Catatan M Rizal Fadillah*
SALAM-ONLINE.COM: Seorang Guru Besar bercerita pengalaman menguji dalam sidang tertutup di kampus sebuah Perguruan Tinggi Negeri. Ketika menyampaikan paparan desertasinya, promovendus memulainya dengan salam lengkap kekinian: “Assalamu’alaikum wr wb, salam sejahtera bagi kita semua, shalom, om swastyastu, namo buddhaya, salam kebajikan.”
Seketika Guru Besar itu minta Sidang ditunda. Ia meminta promovendus mengulang salam, karena tahu bahwa yang bersangkutan, maupun peserta sidang seluruhnya adalah Muslim.

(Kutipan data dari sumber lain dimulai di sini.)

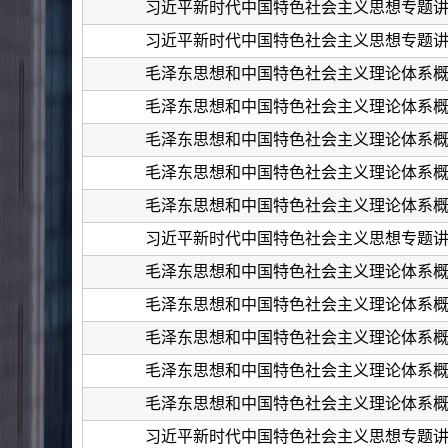
习近平新时代中国特色社会主义思想专题
习近平新时代中国特色社会主义思想专题
毛泽东思想和中国特色社会主义理论体系
毛泽东思想和中国特色社会主义理论体系
毛泽东思想和中国特色社会主义理论体系
毛泽东思想和中国特色社会主义理论体系
毛泽东思想和中国特色社会主义理论体系
习近平新时代中国特色社会主义思想专题
毛泽东思想和中国特色社会主义理论体系
毛泽东思想和中国特色社会主义理论体系
毛泽东思想和中国特色社会主义理论体系
毛泽东思想和中国特色社会主义理论体系
毛泽东思想和中国特色社会主义理论体系
习近平新时代中国特色社会主义思想专题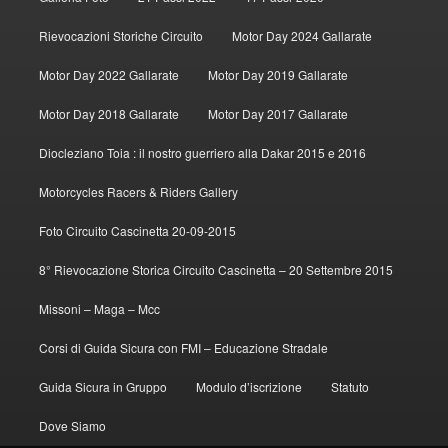
Rievocazioni Storiche Circuito
Motor Day 2024 Gallarate
Motor Day 2022 Gallarate
Motor Day 2019 Gallarate
Motor Day 2018 Gallarate
Motor Day 2017 Gallarate
Diocleziano Toia : il nostro guerriero alla Dakar 2015 e 2016
Motorcycles Racers & Riders Gallery
Foto Circuito Cascinetta 20-09-2015
8° Rievocazione Storica Circuito Cascinetta – 20 Settembre 2015
Missoni – Maga – Mcc
Corsi di Guida Sicura con FMI – Educazione Stradale
Guida Sicura in Gruppo
Modulo d’iscrizione
Statuto
Dove Siamo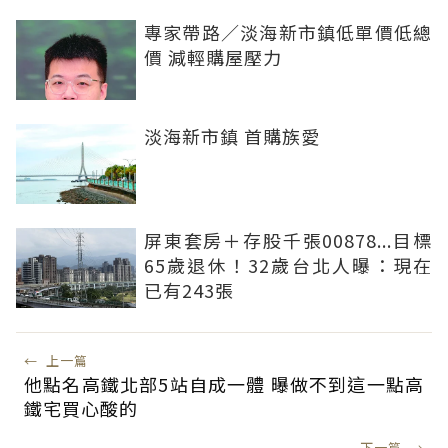
專家帶路／淡海新市鎮低單價低總
價 減輕購屋壓力
淡海新市鎮 首購族愛
屏東套房＋存股千張00878...目標
65歲退休！32歲台北人曝：現在
已有243張
←
上一篇
他點名高鐵北部5站自成一體 曝做不到這一點高
鐵宅買心酸的
下一篇
→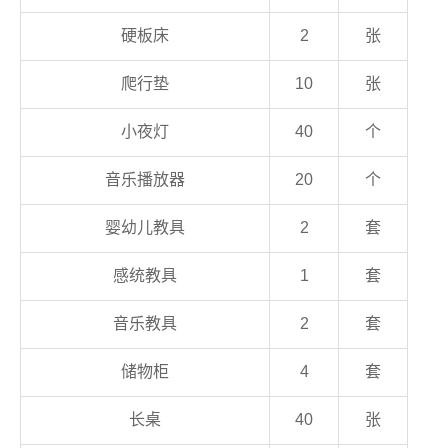
硬板床
2
张
爬行垫
10
张
小夜灯
40
个
音乐播放器
20
个
婴幼儿教具
2
套
感统教具
1
套
音乐教具
2
套
储物柜
4
套
长桌
40
张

Salam “lintas agama” ini menjadi budaya yang dikembangkan dan disosialisasikan. Kadang tidak sesuai tempat. Bahkan bagi para pejabat seolah wajib untuk bersalam seperti ini. Padahal hal tersebut tidak memiliki landasan aturan yang jelas.
Nampaknya ada ketakutan baru jika tidak bersalam lengkap seperti itu, maka akan dianggap intoleran, fanatik, bahkan radikal.
Salam seperti itu berdampak pada keimanan karena berkaitan dengan keyakinan dan tanggung jawab ketuhanan. Bagi Muslim, ada syariat yang bisa berkategori haram, halal atau syubhat. Memasuki domain keyakinan orang lain, bukan hal ringan. Ada konsekuensi keyakinan pada masing-masingnya.
Toleransi bukanlah mencampuradukkan semua simbol agama. Konsepsi dasarnya adalah masing-masing berjalan pada rel ajarannya. Menghormati akan adanya perbedaan bukan dengan memaksakan persamaan atau menyatukan. Inilah yang salah dalam menerapkan makna toleransi kini di negeri ini.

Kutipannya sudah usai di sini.